Mark Lee

138 6 0
                                    

Mark Lee berjalan dengan keadaan setengah sadarnya, well, perceraian orang tuanya seperti fenomena gunung es yang lelehannya seakan membekukan hati dan pikirannya secara tiba-tiba di waktu yang sangat tidak tepat.

Mereka baik-baik saja selama ini, meski tak jarang ada pertikaian.

Semua hal rasanya salah, kehadirannya pun begitu.

Semua orang seakan hilang begitu saja, semuanya seakan tenggelam entah kemana.

"Mark, aku bukannya gak ngerti kondisimu, tapi kamu beneran terlalu acuh akhir-akhir ini. Aku-"

"Aku capek, and you know it."

"Iya aku juga, tapi bisa ngertiin aku dulu? Aku gagal masuk universitas impianku a-"

"Let's break up then," ujarnya final, nadanya datar, angkuh, seakan tidak ada lagi kehangatan di sana.

"Tapi Mark-" Kanya berusaha menahannya, namun ini sungguh salah.

Mereka salah, ini bukan kondisi terbaik mereka, harusnya mereka tidak bertemu hari ini.

"I. said. we've. just. broke up."

Kesalahan perempuan itu hanya bertemu dengan Mark hari ini. Jauh sebelum itu sebenarnya Mark sudah tau bahwa memacari anak kutu buku penuh ambisi tanpa emosi, terlalu klasik jika alasannya karena mereka dipertemukan kata.

Tidak, mereka tidak pernah bertemu, tujuh bulan ini hanya kesia-siaan.

Mereka hanya bertabrakan, sehingga butuh waktu untuk menyelesaikan semuanya.

***

"I quit," Mark menggeret koper besar serta tas ranselnya.

"Okay, but don't even dare to use all the facilities I gave."

Mark menaruh black card, kunci mobil, serta seluruh gadget. Beruntung Mark masih memiliki relasi yang bagus, teman-temannya cukup loyal untuk urusan tempat tinggal dan lain sebagainya. Mark tidak pergi dengan otak kosong. Seluruh hal sudah ia rencanakan dengan baik sebelum ini.

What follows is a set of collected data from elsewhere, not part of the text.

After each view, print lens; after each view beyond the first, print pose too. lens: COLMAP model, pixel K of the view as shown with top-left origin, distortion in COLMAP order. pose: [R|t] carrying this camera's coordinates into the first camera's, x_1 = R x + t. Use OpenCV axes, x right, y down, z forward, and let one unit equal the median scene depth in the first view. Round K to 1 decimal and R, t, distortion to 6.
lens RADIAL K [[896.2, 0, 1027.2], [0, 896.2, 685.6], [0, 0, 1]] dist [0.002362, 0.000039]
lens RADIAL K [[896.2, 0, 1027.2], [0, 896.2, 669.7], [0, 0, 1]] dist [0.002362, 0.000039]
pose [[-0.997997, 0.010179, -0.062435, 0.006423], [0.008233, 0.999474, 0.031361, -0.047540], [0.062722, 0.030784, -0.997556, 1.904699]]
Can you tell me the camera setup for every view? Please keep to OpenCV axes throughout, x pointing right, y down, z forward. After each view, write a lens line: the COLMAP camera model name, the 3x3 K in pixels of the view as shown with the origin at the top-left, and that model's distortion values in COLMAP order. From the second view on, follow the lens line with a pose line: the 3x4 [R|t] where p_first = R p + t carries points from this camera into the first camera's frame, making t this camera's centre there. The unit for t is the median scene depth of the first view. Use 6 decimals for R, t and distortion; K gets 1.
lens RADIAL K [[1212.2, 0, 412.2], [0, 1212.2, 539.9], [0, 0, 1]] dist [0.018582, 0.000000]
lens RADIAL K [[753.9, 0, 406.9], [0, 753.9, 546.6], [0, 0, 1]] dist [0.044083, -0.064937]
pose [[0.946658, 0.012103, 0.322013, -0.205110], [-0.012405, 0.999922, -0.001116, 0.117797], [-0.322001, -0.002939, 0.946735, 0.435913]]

Sejujurnya banyak ketakutan, belum lagi dengan kepergiannya, ini berarti Mark telah membuang seluruh hidupnya yang penuh dengan kemewahan.

Tapi ini cara terakhir, agar dia bisa menjalani hidup sesuai keinginannya. Papanya tidak mungkin mengizinkan Mark bermusik, sementara mamanya? Sudah pergi bersama lelaki impiannya, kasih tak sampai semasa SMAnya dulu.

Lucu ya, Mark rasanya tidak ingin menertawakan hidupnya, tapi menangis pun sudah tidak berguna. Semuanya berantakan sejak hari itu.

***

"Meira Kim, HI 2014," perempuan itu membenarkan letak kacamata frame hitam kotaknya, terlalu sibuk untuk sekedar menatap lawan bicaranya.

"Mark Lee, Bisnis 2014," Mark mencoba menyodorkan tangannya, namun berkas-berkas di tangan Meira agaknya sudah cukup menjelaskan situasi mereka.

Rumit, bahkan untuk sekedar bersalaman.

"Do you need any help?"

"No need, I'm in a rush."

Sejak pertemuan di selasar kampus empat tahun lalu saat maba itu, setidaknya mereka masih terus bertemu sampai saat ini.

Sampai ada gelar tertentu,

"Marknya Meira?"

"Oh, Meiranya Mark?"

Begitu panggilan mereka di beberapa tempat, sampai sekarang. Sampai di mana Mark mendapatkan posisinya sebagai seorang penyanyi indie yang begitu dijunjung oleh penggemarnya.




Haloooo! Kembali lagi bersama cerita Mark Lee! Gak ngerti kenapa otak gue lancar jaya soal per-mark lee-an. Jadi memutuskan untuk comeback bersama masnya.

Oiya, bisa dibilang mungkin ini latar belakang, latar tempat ceritanya gak begitu jelas. Well, ini fully created by my own imagination aja. Jd ini halu bgt yg mungkin ada sedikit sentuhan personal hehe.